Do you like children? Yes. Do you require a lot of privacy? Yes. I was filling out my home stay questionnaire. During our pre-service training, each volunteer is placed with a home stay family. The idea is for us to interact with Ugandans, learn about the culture, and also learn how to do things the local way – like wash clothes in a basin and cook using a sigiri (small charcoal stove).
I’m sure there is also an emotional element there, too … we hopefully would bond with our Ugandan family, so we wouldn’t bolt and return to the US because we missed the families we left behind. The host families also filled out questionnaires, and the night before we left for Wakiso, Irene (the cultural trainer) was matching volunteers with host families.
The Mom
When the big day came, we were all given an index card with the name of our host parents, which parish they lived in, what religion they practiced, and how many children they have. My card said Jane, two children, Catholic, and I won’t even try to remember how to spell the parish now. It turns out the card was a little misleading. Jane is Catholic, but she is virtually a non-attending Catholic much as I am virtually a non-attending Christian. She does have a son and daughter, but the daughter was away at college and the son was away at boarding school. Jane is a school teacher in Mengo, which is a suburb of Kampala. She also has a side business as a caterer. In short, Jane is a very busy woman.

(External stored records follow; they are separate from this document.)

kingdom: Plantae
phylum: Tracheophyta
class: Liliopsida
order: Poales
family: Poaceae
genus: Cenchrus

Jane is a widow, but she has a houseboy named Joseph who was responsible for cooking, cleaning, collecting water from the well, opening up the house in the morning and closing it up at night, doing the laundry and running errands. I later learned that Joseph was Jane’s nephew and that it is not uncommon for families to have a relative working as a house boy or girl. Joseph didn’t speak much English at all, and I didn’t speak much Luganda, so we had an interesting relationship that consisted of a lot of laughing, smiling, and pointing.
On the big day when we met our families, all of the volunteers were seated in the dining area at ROCCO, a guest house that had been hired out to serve as our training site. The host families didn’t all arrive at once – they sort of trickled in. I sat and watched the hugging and hellos, and waited for my turn. Those of us whose “parents” had not arrived yet looked like the animals left at the end of a pet adoption day at the local pet store. You could sort of sense the rising desperation that we wouldn’t be picked. Certainly it wouldn’t be unheard of for someone to change his or her mind about having a complete stranger stay in his or her home for 10 weeks.
Eventually my “mom” did arrive, and we sat down and talked a bit with my friend Mary Beth, a volunteer from Missouri whose home stay Mom was friends with Jane. Slowly, host families and volunteers started going their separate ways.
The House
Jane’s home was beautiful. It was a four-bedroom house with a garage. She had electricity, but no running water. The latrine was outside, but the bathing room was right next to my bedroom, and there was a door that opened from my bedroom into the bathing room, so no streaking through the house in a towel. Yes!!!
There was also a refrigerator, which I didn’t appreciate the significance of at the time, but certainly do now after going a year without having one. After we got all of my things moved into my bedroom, Jane asked me what I wanted to eat. I didn’t know at the time, but how I answered this one question would impact my future happiness for the next 10 weeks.